During an interview on 7/9/24, at 11:05 a.m. Licensed Practical Nurse (LPN) Employee E3 stated the following:
"look on the day planner that everything is correct. I update the planner. And then, look outside the resident room, should be a red dot to indicate a hoyer lift, two-persons with hoyer lift at all times. Staff will know the transfer status and it corresponds with the upright program. Newly hired staff are provided orientation. Day plan is with them at all times. It gives helpful information. Transfer status information is in the physician orders and its on the nurse aide day planner."

On 6/28/24, the facility initiated a plan of correction.

To prevent this from re-occurring,
-Re-education for all staff staring 6/28/24 of proper use of hoyer/mechanical lift
-Re-education for all staff starting 6/28/24 of following physician orders for transferring residents
-Re-education on 7/1/24 with senior nurse aide and nurse aide involved in the incident.
-Facility conducted audits of resident records to ensure that transfer status was updated and current.

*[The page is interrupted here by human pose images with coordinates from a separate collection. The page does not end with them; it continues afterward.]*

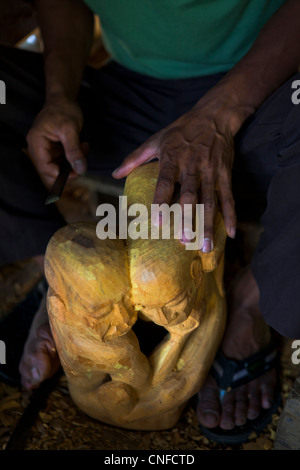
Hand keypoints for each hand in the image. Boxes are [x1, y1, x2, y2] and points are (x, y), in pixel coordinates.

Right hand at [26, 96, 87, 188]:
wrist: (63, 99)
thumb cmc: (63, 109)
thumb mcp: (70, 130)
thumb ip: (74, 151)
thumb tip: (80, 170)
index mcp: (36, 142)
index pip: (45, 168)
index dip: (61, 174)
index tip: (77, 172)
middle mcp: (37, 148)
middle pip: (50, 171)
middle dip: (68, 169)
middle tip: (83, 162)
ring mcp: (45, 149)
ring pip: (59, 167)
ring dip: (73, 162)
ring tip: (83, 148)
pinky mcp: (53, 149)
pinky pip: (63, 160)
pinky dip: (74, 157)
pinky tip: (81, 146)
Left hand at [112, 93, 238, 251]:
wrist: (214, 116)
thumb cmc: (181, 130)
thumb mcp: (156, 139)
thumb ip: (134, 158)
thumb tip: (114, 174)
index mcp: (173, 159)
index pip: (165, 183)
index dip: (161, 202)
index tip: (156, 223)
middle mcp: (193, 167)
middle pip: (190, 196)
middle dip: (187, 220)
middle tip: (184, 241)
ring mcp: (211, 172)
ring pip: (210, 201)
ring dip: (208, 225)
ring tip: (205, 247)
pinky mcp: (226, 174)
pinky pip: (228, 197)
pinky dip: (231, 215)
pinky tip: (230, 233)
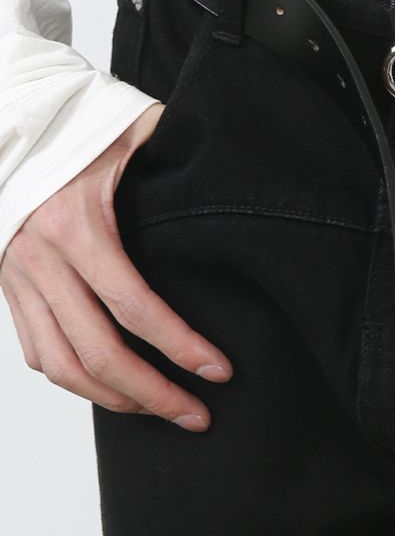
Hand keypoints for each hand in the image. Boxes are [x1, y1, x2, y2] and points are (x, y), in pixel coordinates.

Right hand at [0, 103, 232, 427]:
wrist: (10, 121)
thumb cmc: (77, 124)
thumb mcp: (133, 129)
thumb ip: (177, 150)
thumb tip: (231, 168)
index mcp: (75, 227)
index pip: (134, 307)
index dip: (180, 347)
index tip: (218, 372)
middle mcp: (40, 260)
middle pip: (98, 354)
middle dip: (153, 394)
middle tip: (197, 414)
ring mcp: (18, 279)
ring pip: (62, 367)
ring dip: (114, 399)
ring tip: (160, 410)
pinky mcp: (7, 289)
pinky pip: (37, 352)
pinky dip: (73, 379)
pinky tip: (111, 388)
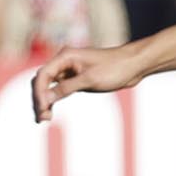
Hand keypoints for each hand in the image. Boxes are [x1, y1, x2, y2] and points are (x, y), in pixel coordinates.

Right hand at [30, 41, 148, 121]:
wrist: (135, 65)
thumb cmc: (115, 68)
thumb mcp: (90, 79)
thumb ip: (67, 88)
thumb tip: (45, 99)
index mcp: (65, 56)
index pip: (43, 75)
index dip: (39, 93)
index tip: (42, 108)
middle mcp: (64, 62)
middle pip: (42, 81)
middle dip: (39, 99)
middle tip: (41, 118)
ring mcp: (69, 70)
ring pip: (48, 87)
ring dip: (44, 102)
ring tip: (43, 119)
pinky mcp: (76, 78)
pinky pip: (58, 90)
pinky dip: (53, 100)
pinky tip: (50, 113)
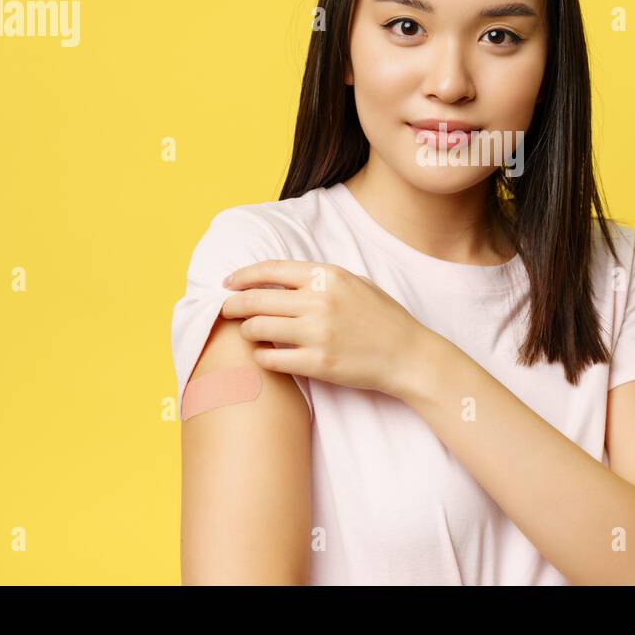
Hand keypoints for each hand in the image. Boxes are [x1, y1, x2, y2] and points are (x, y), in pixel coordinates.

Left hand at [219, 259, 439, 399]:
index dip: (242, 276)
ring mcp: (318, 334)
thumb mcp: (354, 283)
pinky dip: (262, 356)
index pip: (270, 270)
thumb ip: (317, 278)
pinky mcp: (318, 364)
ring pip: (257, 329)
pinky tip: (267, 355)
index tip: (228, 283)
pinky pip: (271, 359)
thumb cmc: (382, 318)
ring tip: (251, 334)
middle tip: (226, 310)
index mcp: (328, 276)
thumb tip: (276, 278)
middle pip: (256, 300)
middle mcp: (320, 301)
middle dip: (233, 305)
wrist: (408, 355)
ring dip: (248, 331)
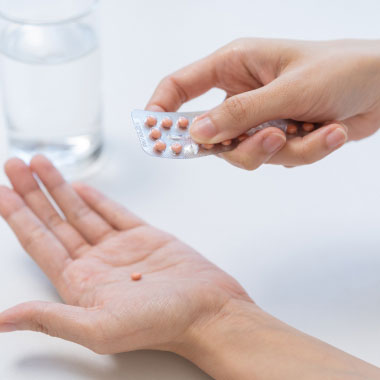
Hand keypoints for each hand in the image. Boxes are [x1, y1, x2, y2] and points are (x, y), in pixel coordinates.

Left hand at [0, 155, 249, 353]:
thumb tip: (3, 320)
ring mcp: (119, 248)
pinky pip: (113, 213)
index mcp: (80, 285)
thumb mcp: (100, 328)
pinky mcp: (143, 237)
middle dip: (33, 193)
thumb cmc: (161, 323)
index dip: (18, 216)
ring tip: (41, 165)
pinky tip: (80, 187)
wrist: (208, 309)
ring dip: (60, 188)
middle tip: (15, 165)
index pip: (39, 243)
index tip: (2, 191)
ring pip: (82, 212)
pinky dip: (96, 199)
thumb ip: (52, 319)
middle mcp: (96, 264)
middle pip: (55, 222)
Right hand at [147, 38, 379, 169]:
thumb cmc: (340, 69)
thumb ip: (240, 114)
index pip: (180, 86)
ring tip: (314, 130)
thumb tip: (197, 134)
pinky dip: (306, 150)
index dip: (160, 108)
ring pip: (246, 153)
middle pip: (214, 135)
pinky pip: (278, 157)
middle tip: (271, 138)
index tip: (152, 133)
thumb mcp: (287, 89)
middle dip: (243, 145)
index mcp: (234, 67)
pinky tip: (331, 131)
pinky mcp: (279, 137)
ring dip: (283, 149)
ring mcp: (259, 119)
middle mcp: (241, 94)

To monitor and maintain ongoing compliance:
-Facility conducted audits of protocol for mechanical lift starting 6/28/24.
-The DON/Designee will conduct additional audits of residents transfers completed by staff.

Review of Resident R1's clinical record indicated she was assessed after the incident and was provided a dressing to her right lower extremity.

Review of re-education documentation and audits indicated corrective actions were completed on 7/3/24.

During interviews on 7/9/24, two nurses and four nurse aides interviews determined that corrective actions had taken place.

During an interview on 7/9/24, at 2:02 p.m. the Nursing Home Administrator (NHA) confirmed that the facility failed to ensure that a resident was free from neglect by not providing a two-person transfer as per physician's order for Resident R1 as required. This was determined to be past non-compliance.



28 Pa. Code 201.18(b)(1)(3) Management.

28 Pa. Code 201.29(a)(c)(d)(j) Resident Rights

28 Pa. Code 211.10(c)(d) Resident Care Policies.

28 Pa. Code 211.12(d)(1)(3) Nursing services.






 Plan of Correction - To be completed: 07/17/2024

Past noncompliance: no plan of correction required.